Piaf was a star in the United States at the end of the 1950s, and often compared to Billie Holiday and Judy Garland. She performed her final American tour in January 1957, selling out Carnegie Hall. But with her health deteriorating rapidly from alcohol and morphine abuse, her hands deformed by rheumatism, and her face swollen from cortisone, singing had become an agony. Undeterred, she continued her tour in New York in 1959, although she collapsed several times on stage. She passed away following a ruptured aneurism on October 10, 1963, at the age of 47, in Grasse, in Provence. Her funeral service inspired enormous numbers of people to walk through the streets of Paris.

An immense procession accompanied her coffin to the Père Lachaise cemetery, where some 40,000 people paid their final respects. Among them were her lifelong friend Marlene Dietrich, and Charles Aznavour (discovered in 1946 by Piaf, who brought him along on her American tours, even before he wrote her songs such as “Plus bleu que tes yeux”), as well as Gilbert Bécaud, Georges Moustaki, and Simone Signoret. And the ceremony was not without drama. Jostled by the crowds, Bruno Coquatrix, director of the Olympia musical hall, even fell into the grave! Hugo Vassal, Piaf’s official photographer, captured the scene on camera while remarking: “She’s done it again!”

“La Vie en rose”

Along with the baguette, the Eiffel Tower, and the accordion, “La Vie en rose” is an integral part of the French cultural image. Recorded on October 9, 1946, this ballad is still often heard on radio stations and in French restaurants the world over. Piaf personally wrote the lyrics, and charged her accompanist, the pianist Louiguy, with setting it to music. Disappointed with the resulting arrangement, she kept it in a drawer and only brought it out again to entrust it to her friend, the singer Marianne Michel, who was the first to sing it in the cabarets of Paris. The song became so popular that Piaf decided to record it herself, leading to the success it enjoys today. Many others have since tried their hand at the iconic ballad, from Yves Montand (Piaf’s partner at the time) to Louis Armstrong, who recorded an English version of the song on June 26, 1950 in New York with Sy Oliver and his orchestra (at the same time as he recorded “C’est si bon”). The lyrics for Armstrong’s version were written by Mack David.
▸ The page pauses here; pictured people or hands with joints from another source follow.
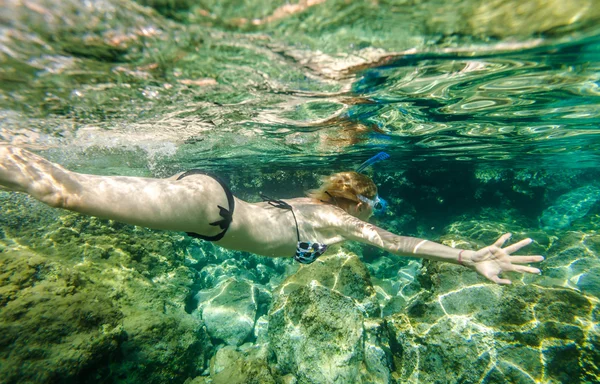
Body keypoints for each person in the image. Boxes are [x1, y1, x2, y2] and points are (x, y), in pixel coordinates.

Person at [0, 145, 543, 284]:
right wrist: (469, 255)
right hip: (209, 211)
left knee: (67, 187)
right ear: (358, 202)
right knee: (63, 192)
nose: (375, 213)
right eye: (373, 203)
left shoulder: (315, 209)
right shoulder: (346, 223)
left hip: (208, 201)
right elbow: (398, 243)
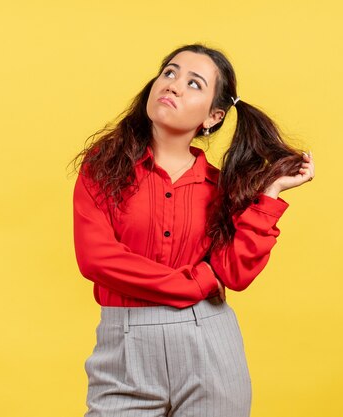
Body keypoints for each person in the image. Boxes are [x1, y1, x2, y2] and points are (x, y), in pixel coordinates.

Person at [71, 43, 315, 417]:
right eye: (169, 72)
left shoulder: (221, 189)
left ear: (213, 117)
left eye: (194, 83)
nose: (173, 85)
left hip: (209, 345)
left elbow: (234, 272)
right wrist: (194, 283)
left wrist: (269, 195)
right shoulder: (105, 167)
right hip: (124, 350)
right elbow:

Michel Legrand released an instrumental version in 1959, Grace Jones created a disco revisit in 1977, Iggy Pop drew inspiration from Armstrong’s version for the music while retaining the French lyrics for a cover on his 2012 album Après, Patricia Kaas performed it the same year at the Town Hall as part of her Kaas Sings Piaf tour to commemorate the 50th anniversary of Piaf’s death, and the French-American jazz singer Madeleine Peyroux continues to perform the French standard in venues across the United States. The song itself won a Grammy Award in 1998, and was the most popular song in the U.S.A. for many years after. It is also worth noting that Olivier Dahan’s 2007 biographical film on Piaf’s life starring Marion Cotillard was released in the United States under the title La Vie en rose. But the original French film was actually called La Môme (“The Kid”), an affectionate nickname given to Piaf by the French. Cotillard won an Oscar for Best Actress for her performance, and quickly became a new icon of French cinema.